Informed Consent for Percutaneous Coronary Intervention: A Patient Perspective of a Complex Process

Informed Consent for Percutaneous Coronary Intervention: A Patient Perspective of a Complex Process
Howard T. Blanchard, Diane L. Carroll, Felicity Astin
Cath Lab Digest, 4 November 2020; 28(11)
Open Access
Percutaneous coronary intervention (PCI) involves a complex informed consent process. Consent is sought simultaneously for a diagnostic angiography and the potential treatments that follow, including PCI, and fosters shared decision making. This process involves several healthcare providers, yet there has been limited data from the United States regarding the patient’s perspective of informed consent for PCI.
To describe U.S. patients’ perception of their PCI informed consent process, and of PCI treatment risks and benefits.

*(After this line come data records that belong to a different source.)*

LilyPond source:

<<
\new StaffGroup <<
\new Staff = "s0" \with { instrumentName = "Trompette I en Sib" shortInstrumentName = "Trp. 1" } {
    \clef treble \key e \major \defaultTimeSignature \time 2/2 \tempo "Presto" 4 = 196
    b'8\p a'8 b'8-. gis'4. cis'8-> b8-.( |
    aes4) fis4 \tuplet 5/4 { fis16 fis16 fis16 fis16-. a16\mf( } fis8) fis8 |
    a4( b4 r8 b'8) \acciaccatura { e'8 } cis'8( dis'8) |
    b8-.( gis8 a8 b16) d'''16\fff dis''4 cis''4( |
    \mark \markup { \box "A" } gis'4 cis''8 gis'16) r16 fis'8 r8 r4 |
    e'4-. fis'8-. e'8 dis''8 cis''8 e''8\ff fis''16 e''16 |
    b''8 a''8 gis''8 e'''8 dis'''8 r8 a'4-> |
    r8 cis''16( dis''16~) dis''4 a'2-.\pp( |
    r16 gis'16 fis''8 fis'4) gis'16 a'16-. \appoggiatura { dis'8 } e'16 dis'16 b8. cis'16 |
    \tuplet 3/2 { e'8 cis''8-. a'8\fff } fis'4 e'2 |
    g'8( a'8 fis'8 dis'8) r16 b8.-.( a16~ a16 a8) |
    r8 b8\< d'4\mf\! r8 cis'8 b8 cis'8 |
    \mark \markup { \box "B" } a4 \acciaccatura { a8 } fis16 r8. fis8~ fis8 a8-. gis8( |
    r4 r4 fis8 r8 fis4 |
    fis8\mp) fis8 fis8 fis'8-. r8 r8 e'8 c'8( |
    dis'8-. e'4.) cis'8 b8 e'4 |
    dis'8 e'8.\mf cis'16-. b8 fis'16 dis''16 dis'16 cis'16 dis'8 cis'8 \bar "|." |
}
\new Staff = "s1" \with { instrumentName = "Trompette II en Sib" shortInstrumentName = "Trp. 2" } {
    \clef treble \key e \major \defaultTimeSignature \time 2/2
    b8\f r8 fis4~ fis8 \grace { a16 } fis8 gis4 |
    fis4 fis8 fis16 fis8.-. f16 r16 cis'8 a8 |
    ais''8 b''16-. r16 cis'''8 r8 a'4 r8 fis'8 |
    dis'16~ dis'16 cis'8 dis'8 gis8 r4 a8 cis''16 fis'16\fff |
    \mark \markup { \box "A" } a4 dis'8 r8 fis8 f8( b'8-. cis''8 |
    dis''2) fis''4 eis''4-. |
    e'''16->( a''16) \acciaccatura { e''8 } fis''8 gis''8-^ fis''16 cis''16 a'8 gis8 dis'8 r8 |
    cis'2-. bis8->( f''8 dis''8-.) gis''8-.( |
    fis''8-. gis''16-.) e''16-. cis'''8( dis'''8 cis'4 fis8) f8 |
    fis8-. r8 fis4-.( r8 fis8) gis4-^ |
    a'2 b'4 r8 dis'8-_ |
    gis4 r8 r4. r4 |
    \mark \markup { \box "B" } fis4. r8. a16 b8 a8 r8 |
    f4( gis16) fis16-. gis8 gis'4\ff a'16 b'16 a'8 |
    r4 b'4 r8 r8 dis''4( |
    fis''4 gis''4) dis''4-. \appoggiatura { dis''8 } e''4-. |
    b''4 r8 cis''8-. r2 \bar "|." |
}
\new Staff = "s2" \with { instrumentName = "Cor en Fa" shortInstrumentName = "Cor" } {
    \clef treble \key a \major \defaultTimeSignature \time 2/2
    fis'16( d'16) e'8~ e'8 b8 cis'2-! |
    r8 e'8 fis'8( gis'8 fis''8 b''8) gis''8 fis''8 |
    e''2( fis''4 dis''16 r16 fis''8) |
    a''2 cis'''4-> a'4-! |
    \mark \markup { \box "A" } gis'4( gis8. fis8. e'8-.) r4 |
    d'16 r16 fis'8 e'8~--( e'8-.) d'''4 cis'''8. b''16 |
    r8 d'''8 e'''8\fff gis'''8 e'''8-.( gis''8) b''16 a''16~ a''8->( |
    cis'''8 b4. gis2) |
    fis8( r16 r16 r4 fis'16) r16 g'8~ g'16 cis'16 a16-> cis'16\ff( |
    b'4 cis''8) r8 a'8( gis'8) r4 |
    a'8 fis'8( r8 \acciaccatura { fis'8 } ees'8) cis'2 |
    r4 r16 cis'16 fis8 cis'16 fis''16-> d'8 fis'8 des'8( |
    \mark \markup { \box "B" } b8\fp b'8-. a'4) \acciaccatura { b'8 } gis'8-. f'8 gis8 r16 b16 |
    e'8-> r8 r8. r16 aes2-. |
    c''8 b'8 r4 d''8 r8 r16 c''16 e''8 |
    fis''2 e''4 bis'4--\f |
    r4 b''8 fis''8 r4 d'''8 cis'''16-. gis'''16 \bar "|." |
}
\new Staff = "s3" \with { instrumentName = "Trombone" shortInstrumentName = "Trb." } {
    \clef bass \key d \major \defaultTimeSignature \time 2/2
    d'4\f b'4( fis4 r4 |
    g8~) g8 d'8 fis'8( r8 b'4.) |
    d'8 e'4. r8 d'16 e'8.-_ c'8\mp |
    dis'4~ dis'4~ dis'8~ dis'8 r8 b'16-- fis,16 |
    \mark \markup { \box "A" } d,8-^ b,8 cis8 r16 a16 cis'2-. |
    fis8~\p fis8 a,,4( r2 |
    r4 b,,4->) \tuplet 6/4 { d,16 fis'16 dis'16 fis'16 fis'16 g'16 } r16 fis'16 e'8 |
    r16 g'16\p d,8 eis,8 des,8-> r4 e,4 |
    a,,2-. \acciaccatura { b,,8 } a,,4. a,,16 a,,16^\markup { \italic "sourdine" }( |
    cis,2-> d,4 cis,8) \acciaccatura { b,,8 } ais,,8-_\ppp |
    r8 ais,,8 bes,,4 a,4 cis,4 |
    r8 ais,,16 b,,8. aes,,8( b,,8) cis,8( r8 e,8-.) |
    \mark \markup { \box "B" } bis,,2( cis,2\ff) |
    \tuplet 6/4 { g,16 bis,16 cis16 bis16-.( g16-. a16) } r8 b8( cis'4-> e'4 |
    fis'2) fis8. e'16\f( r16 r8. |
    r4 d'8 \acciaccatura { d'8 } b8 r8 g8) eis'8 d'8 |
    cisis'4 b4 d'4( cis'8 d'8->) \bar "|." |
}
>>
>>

Patients admitted for coronary angiography were approached and if they volunteered for the study, completed a survey on their informed consent experience for PCI following their procedure. The survey asked about purpose of consent, attitudes, risks, benefits, and outcomes of PCI.
There were 82 participants who had undergone PCI, with a mean age of 65 years. Participants included 64 males and 17 females. The majority of participants recognized the key components of choice (88%), risks (94%), and benefits (87%), and 65% of participants were aware of the alternatives for PCI from the informed consent experience. Participants expressed a desire for more information, but also admitted that they had trouble retaining the information. Eighty-nine percent had misconceptions that PCI would prevent a future myocardial infarction. Forty percent of the participants stated that they preferred family to be present during informed consent.
Healthcare providers can improve the informed consent experience by providing clear information, clarifying concerns, and by encouraging family questions and involvement.